After Mark Keegan died in prison, Jimmy McCaffery looked after Keegan's young family. “Uncle Jimmy said we should sue the State,” Kevin Keegan tells the visitor. He leans on his crutches, the center of the happy chaos echoing down Main Street. “Mom and Aunt Marian thought he was nuts. Even Uncle Phil did.” Keegan grins. He pokes the ribs of a tall man standing beside him. This is Phillip Constantine, Mark Keegan's court-appointed attorney. Over many years he has remained a friend of the Keegan family. He grins also and tells the visitor, “Once in my life I was wrong, and he can't forget it.”

“But Uncle Jimmy insisted,” said Keegan. “So we sued. And the State settled.”

All of that, of course, is family lore: Kevin Keegan was too young to remember. His mother remembers, though. “Yes, it was Jimmy's idea. No one thought it would work, but it did. That was Jimmy-just going ahead with something he believed in, no matter what anyone said. It wasn't a huge amount of money, but it came every month. I didn't have to work when Kevin was little. That made all the difference.”

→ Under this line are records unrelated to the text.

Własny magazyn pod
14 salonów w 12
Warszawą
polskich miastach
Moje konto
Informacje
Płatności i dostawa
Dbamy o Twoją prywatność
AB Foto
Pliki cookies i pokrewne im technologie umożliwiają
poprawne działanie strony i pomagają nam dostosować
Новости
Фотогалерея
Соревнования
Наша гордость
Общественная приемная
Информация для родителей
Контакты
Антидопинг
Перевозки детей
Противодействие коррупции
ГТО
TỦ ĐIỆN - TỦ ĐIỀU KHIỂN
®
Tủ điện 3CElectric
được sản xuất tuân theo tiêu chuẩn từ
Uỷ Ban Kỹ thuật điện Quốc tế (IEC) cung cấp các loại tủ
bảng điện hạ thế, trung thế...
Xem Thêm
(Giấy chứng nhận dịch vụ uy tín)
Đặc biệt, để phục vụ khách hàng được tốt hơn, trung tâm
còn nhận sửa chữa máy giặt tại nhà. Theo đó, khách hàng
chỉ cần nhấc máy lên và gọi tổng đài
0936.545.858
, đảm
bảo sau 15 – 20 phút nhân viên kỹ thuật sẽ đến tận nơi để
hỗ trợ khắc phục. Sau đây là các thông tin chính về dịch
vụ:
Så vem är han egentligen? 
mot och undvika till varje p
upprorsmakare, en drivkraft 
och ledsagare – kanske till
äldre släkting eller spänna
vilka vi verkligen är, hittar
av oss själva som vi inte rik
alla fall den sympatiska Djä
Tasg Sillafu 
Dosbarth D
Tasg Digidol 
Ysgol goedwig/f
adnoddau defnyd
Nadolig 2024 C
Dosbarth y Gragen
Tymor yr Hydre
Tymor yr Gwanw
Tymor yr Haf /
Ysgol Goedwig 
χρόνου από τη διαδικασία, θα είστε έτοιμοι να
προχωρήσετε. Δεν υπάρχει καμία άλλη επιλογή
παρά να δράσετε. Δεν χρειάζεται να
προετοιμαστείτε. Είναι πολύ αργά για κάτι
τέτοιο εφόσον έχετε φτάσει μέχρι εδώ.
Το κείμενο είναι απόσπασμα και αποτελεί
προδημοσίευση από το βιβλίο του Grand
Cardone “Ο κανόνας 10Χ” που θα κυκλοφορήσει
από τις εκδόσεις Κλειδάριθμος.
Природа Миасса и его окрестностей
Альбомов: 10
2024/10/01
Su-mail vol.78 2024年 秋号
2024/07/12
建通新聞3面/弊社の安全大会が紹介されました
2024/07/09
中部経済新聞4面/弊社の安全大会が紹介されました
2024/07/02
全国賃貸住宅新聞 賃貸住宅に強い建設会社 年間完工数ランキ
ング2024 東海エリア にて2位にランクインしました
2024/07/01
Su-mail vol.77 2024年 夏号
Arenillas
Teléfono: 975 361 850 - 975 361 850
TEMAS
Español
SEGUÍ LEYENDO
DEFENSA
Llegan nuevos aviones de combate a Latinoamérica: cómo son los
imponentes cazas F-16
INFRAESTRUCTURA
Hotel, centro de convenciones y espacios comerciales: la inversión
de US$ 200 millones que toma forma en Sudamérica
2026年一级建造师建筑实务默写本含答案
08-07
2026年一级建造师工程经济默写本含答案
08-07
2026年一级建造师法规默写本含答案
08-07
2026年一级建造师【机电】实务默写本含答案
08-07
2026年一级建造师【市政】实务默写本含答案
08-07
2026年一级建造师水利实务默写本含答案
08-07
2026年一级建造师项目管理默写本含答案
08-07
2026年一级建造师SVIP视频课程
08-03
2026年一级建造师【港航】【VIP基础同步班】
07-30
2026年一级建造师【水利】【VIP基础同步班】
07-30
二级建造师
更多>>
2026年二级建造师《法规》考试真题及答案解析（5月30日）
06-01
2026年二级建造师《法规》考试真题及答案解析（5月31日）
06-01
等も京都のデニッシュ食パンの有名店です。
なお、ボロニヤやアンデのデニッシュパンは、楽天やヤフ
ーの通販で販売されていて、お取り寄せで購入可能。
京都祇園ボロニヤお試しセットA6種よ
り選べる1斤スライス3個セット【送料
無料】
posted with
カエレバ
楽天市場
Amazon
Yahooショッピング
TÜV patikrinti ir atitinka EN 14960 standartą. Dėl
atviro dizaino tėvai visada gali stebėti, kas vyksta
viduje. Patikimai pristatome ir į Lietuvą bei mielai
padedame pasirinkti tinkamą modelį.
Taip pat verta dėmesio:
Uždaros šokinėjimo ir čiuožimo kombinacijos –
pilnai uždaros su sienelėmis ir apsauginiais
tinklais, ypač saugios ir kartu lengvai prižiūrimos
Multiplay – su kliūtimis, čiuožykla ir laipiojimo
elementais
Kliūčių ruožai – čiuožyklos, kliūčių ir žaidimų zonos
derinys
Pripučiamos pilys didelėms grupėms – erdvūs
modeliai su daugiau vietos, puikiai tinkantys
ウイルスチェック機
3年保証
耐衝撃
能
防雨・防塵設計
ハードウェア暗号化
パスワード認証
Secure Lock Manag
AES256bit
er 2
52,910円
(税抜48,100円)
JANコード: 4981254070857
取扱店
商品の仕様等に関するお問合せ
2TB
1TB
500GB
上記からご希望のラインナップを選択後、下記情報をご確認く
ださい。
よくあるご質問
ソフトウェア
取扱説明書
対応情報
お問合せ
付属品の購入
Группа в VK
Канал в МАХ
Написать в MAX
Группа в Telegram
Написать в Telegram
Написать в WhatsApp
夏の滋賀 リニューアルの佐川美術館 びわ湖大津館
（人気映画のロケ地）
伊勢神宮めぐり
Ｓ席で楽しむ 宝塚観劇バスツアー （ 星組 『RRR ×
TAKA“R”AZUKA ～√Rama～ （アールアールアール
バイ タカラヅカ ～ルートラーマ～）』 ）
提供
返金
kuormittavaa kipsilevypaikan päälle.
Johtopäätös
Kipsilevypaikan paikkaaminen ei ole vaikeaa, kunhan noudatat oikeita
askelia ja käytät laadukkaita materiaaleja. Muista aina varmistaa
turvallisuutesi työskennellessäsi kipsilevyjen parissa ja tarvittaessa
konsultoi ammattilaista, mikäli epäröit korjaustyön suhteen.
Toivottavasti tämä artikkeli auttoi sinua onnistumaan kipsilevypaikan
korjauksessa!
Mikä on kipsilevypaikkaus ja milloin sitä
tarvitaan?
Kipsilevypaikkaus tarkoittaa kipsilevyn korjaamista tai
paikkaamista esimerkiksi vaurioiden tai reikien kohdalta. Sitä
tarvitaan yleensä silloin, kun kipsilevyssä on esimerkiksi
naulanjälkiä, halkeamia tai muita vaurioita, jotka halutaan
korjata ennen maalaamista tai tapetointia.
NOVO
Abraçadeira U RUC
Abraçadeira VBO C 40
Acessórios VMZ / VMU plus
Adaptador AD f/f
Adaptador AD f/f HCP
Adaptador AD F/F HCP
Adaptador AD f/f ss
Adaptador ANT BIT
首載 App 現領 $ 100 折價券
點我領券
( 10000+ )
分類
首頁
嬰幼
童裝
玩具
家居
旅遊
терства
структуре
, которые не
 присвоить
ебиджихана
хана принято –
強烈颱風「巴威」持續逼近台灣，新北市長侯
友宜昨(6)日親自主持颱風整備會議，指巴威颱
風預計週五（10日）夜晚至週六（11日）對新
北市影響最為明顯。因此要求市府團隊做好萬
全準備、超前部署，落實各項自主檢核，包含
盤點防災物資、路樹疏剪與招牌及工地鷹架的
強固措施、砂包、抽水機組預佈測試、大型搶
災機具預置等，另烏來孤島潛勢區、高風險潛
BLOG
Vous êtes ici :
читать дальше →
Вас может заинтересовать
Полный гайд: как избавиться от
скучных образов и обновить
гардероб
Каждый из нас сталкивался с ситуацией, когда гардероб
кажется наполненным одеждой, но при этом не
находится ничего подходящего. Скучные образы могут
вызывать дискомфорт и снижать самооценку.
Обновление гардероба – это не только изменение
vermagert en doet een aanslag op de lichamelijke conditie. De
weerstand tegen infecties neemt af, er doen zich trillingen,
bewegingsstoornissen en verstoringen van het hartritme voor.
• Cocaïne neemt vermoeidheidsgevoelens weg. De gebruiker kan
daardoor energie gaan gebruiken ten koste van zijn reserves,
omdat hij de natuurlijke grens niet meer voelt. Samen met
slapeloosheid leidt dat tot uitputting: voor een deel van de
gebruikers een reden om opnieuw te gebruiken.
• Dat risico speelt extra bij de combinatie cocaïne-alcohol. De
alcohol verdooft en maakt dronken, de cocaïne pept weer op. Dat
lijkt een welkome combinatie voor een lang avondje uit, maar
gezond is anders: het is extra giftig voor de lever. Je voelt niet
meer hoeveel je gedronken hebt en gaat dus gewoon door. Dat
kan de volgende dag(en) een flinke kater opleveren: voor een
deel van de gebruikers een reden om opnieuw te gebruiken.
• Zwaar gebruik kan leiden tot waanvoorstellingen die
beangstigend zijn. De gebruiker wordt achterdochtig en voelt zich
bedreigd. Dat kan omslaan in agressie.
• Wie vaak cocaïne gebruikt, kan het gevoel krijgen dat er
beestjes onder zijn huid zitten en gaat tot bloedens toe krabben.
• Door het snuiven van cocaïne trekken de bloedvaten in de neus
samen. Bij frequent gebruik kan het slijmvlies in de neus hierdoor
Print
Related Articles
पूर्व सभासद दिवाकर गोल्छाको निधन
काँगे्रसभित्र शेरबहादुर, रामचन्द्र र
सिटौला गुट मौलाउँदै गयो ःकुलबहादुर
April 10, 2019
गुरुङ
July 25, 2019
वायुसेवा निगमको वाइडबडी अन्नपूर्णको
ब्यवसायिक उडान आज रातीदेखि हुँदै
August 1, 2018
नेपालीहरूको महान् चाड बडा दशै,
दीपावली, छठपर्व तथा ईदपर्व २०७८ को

Sally Keegan's eyes, clear and green like her son's, broke off from her visitor's and gazed down the street, as though someone had called her name.

And Main Street suddenly seemed crowded. Not just with Kevin Keegan's friends and well-wishers, people giddy with good news in a season bleak with tragedy. Ghosts were also shimmering in the morning air. Jimmy McCaffery. Markie Keegan. Bill Small. David Schwartz. The four others that Pleasant Hills lost on a day which changed us all forever. All were there, to welcome Firefighter Kevin Keegan home.